# Chausson with Garage



## studs (Mar 12, 2011)

Hi I am looking for a Chasusson with a fixed bed and garage on a Fiat Ducato multi jet 2.3 or 3L low profile probably an Allegro or similar does anybody have one for sale

Thanks Dave


----------



## Hawcara (Jun 1, 2009)

A while ago Highbridge had a Flash 04 on a Transit chassis. That is a fixed bed with a garage. Not exactly what you want but on the way.


----------



## rayc (Jun 3, 2008)

studs said:


> Hi I am looking for a Chasusson with a fixed bed and garage on a Fiat Ducato multi jet 2.3 or 3L low profile probably an Allegro or similar does anybody have one for sale
> 
> Thanks Dave


I have a 2008 Welcome 75 which has a garage with an adjustable height bed above. We love it so unfortunately is not for sale. 
If you enter Chausson Welcome 75 into google there are a few adverts although in my experience many will have been sold and these are old ones left on by dealers.

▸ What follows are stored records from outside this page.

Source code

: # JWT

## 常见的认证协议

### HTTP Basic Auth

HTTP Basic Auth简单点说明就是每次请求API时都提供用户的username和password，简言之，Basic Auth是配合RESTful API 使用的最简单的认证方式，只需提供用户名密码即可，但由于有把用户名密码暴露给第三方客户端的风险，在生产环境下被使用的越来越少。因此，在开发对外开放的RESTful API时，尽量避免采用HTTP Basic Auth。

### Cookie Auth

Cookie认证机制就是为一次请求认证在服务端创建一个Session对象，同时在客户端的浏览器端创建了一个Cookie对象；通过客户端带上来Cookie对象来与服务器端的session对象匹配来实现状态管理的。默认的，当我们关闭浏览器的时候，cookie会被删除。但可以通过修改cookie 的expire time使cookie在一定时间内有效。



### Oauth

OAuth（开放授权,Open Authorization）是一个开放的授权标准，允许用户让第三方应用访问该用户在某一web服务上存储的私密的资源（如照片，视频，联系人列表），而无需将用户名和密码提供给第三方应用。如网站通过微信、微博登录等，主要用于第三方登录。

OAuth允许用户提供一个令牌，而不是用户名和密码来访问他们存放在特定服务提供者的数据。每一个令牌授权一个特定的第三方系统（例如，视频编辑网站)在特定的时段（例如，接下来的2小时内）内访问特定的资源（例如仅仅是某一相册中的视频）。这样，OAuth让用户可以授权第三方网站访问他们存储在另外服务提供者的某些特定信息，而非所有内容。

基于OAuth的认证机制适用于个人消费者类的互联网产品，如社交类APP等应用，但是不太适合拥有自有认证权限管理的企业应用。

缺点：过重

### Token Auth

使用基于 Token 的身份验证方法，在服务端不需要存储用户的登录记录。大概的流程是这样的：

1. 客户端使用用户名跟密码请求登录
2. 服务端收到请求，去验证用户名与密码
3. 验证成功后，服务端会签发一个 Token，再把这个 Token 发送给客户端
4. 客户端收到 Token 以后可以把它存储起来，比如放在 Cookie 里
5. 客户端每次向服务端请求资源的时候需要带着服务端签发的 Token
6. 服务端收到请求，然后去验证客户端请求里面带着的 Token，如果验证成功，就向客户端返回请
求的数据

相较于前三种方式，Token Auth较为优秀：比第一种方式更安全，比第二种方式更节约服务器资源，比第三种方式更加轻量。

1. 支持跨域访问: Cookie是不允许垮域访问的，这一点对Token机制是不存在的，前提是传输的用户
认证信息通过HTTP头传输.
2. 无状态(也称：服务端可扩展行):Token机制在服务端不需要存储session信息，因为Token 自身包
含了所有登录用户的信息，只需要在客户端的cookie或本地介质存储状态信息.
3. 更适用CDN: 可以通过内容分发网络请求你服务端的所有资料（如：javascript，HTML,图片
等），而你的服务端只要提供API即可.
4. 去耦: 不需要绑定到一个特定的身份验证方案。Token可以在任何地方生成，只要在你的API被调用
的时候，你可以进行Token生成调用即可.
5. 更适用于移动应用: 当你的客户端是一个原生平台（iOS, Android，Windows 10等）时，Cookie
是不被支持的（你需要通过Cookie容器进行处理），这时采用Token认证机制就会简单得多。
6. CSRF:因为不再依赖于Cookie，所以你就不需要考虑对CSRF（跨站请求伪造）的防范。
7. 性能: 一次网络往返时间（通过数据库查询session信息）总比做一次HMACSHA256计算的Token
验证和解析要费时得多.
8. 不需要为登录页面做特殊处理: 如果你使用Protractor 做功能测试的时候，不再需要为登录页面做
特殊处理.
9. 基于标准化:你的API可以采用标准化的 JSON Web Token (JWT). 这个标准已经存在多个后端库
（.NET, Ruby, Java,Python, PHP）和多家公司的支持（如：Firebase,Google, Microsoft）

http://www.blackcountrycaravans.co.uk/stocklist.aspx?id=754

http://www.becksmotorhomes.com/vehicle/2008-chausson-welcome-75

http://www.highbridgecaravans.co.uk/brochures/2008ChaussonMotorhomes.pdf

Ray


----------



## Motorhometone (Jan 7, 2008)

Hi studs,
You have a private message
Kind Regards


----------



## jonbgood (Jun 30, 2012)

*Ihave a chausson welcome 75 with the details you require*

Hi Dave i have the one you require for sale


----------



## mikebeaches (Oct 18, 2008)

*Re: Ihave a chausson welcome 75 with the details you require*



jonbgood said:


> Hi Dave i have the one you require for sale


Wonder if he's still looking? :roll:

It was March last year (2011) the OP made the request. But you never know, he might still be hunting for his perfect Chausson.


----------